CAPE TOWN, South Africa — “Day Zero” is approaching as South Africa’s showcase city of Cape Town prepares to turn off most water taps in April amid the worst drought in a century. Tensions among the four million residents are highlighting a class divide.

The top international tourist destination has both sprawling informal settlements and high-income oceanside neighborhoods. Some say poorer residents are unfairly blamed as concerns rise over wasting precious water. The military is prepared to help secure water collection points if “Day Zero” occurs.

Kirsty Carden with the Future Water Institute at the University of Cape Town said some of the water usage problems lie within the city’s leafy suburbs.

“It has been in the areas where people have gardens, they have swimming pools and they are much more profligate in the way that they use water, because they’re used to the water just being, coming out of the taps,” she said.

Some residents appear to be changing their ways, she said, but “there have been problems in the more affluent areas where people are just, ‘We’ll pay for it.”‘

About a quarter of Cape Town’s population lives in the informal settlements, where they get water from communal taps instead of individual taps at home, Carden said. “And there are always pictures of running taps and broken fixtures and ‘Look at the leakage’ and all the rest. But the reality is that those 1 million people out of a population of 4 (million) only use 4.5 percent of the water.”

In one of the crowded settlements of corrugated-metal homes, resident Vuyo Kazi washed her laundry outside as others poured used water into the street.

“Before, I was using two kettles of water to wash myself,” she said. “So now I use one kettle of water.”

Under new water restrictions that began Thursday, residents are asked to use no more than 13.2 gallons of water daily, down from the previous limit of 23 gallons. The use of city drinking water to wash vehicles, hose down paved areas, fill up private swimming pools and water gardens is illegal. Residents using too much water will be fined.

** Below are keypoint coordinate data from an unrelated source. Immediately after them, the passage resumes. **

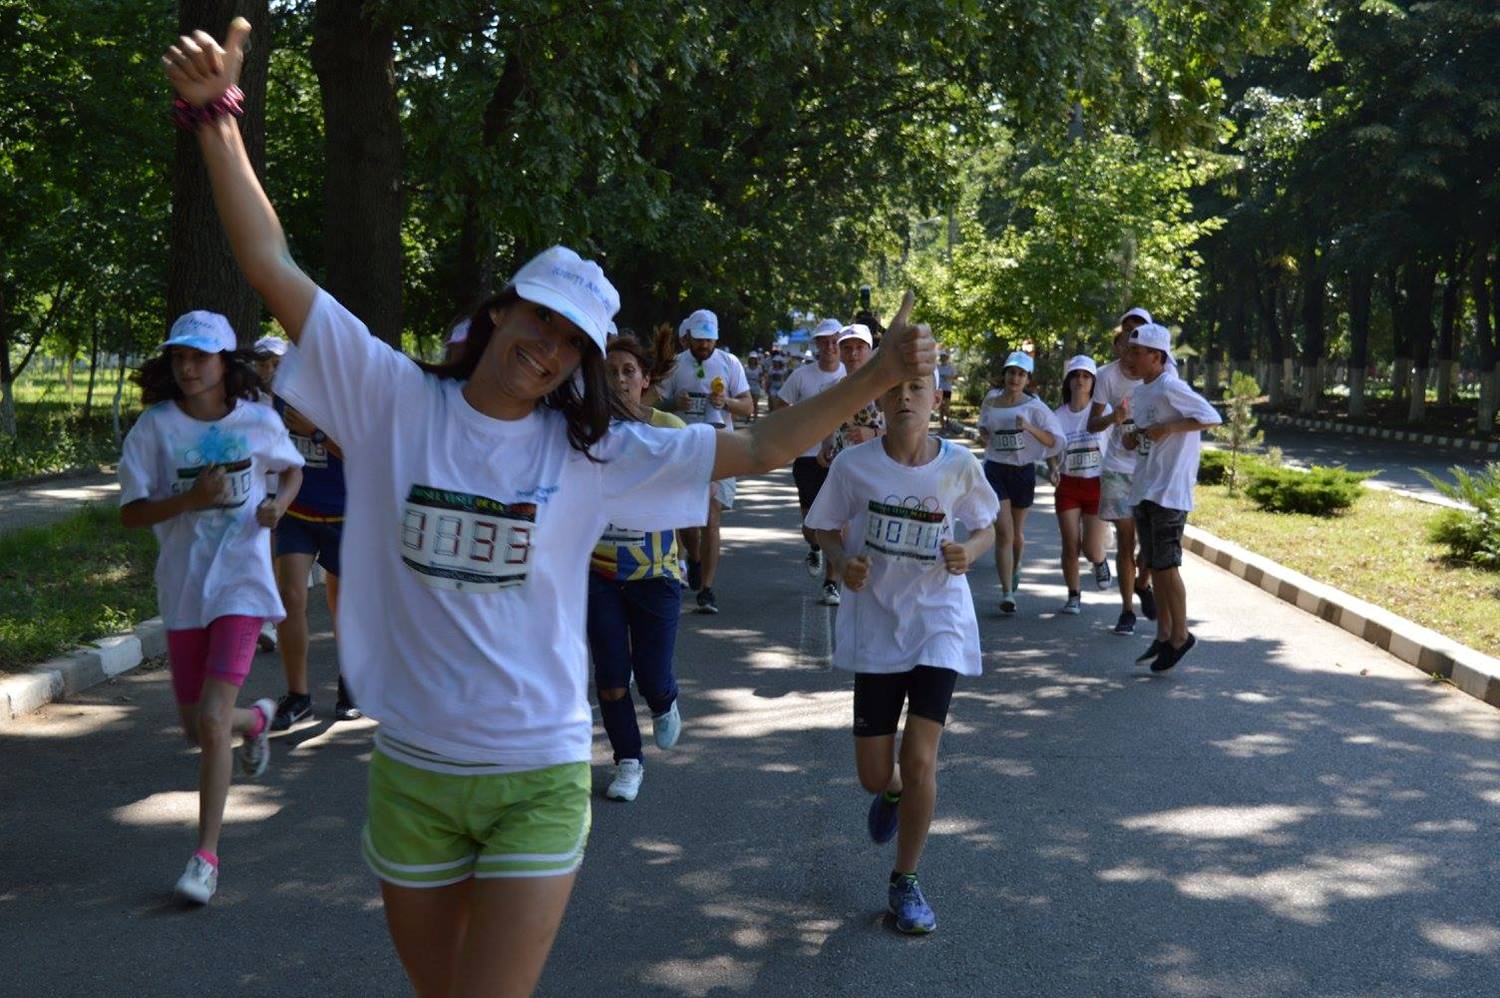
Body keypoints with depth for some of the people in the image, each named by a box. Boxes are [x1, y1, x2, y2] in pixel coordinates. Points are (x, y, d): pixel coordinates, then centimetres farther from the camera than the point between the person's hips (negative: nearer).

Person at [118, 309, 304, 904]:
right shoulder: (154, 427, -5)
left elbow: (292, 469, 16)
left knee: (212, 720, -13)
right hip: (183, 589, 2)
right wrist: (190, 499, -22)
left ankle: (205, 856, -3)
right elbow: (130, 513, -6)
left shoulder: (259, 422, -3)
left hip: (241, 583, -2)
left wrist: (279, 503, -5)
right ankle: (256, 718, 49)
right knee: (196, 727, 12)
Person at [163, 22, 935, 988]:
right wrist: (216, 115, -13)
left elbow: (758, 448, -2)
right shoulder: (398, 399, -3)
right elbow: (274, 268, -6)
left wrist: (878, 375, -10)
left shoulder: (593, 452, -3)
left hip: (539, 779, -1)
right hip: (411, 773, 1)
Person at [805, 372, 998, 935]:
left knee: (919, 761, -10)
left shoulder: (958, 465, -6)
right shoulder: (854, 465, -8)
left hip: (938, 624, -1)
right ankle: (892, 792, 46)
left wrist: (969, 552, -15)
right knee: (874, 776, 5)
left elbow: (986, 528, 8)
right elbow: (827, 527, 6)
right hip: (875, 625, 1)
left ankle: (905, 883, 11)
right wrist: (842, 560, -15)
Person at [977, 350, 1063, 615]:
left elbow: (1054, 440, -9)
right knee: (1003, 533, -13)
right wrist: (983, 433, 1)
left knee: (1017, 532, 17)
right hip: (995, 470, 0)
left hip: (1023, 471, 0)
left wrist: (1030, 427, -25)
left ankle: (1015, 567, 50)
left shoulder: (1034, 406, -6)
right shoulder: (991, 400, 3)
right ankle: (1007, 593, -15)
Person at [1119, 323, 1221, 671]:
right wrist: (1133, 439, 6)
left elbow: (1211, 418, -18)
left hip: (1169, 491, -9)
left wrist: (1167, 428, -22)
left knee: (1166, 564, -6)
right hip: (1144, 489, 9)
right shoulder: (1140, 394, 14)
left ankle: (1180, 635, 5)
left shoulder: (1170, 388, -13)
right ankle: (1164, 635, 18)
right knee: (1153, 564, 11)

Some 70 percent of water used in Cape Town is consumed in homes, authorities say. Experts have said causes of the city’s water shortages include climate change and huge population growth. The local reliance on reservoirs, while projects such as desalination plants were largely left to the future, has been hurt by three straight years of drought.

Scientists are watching how authorities cope, as this would be the world’s first major city to go dry.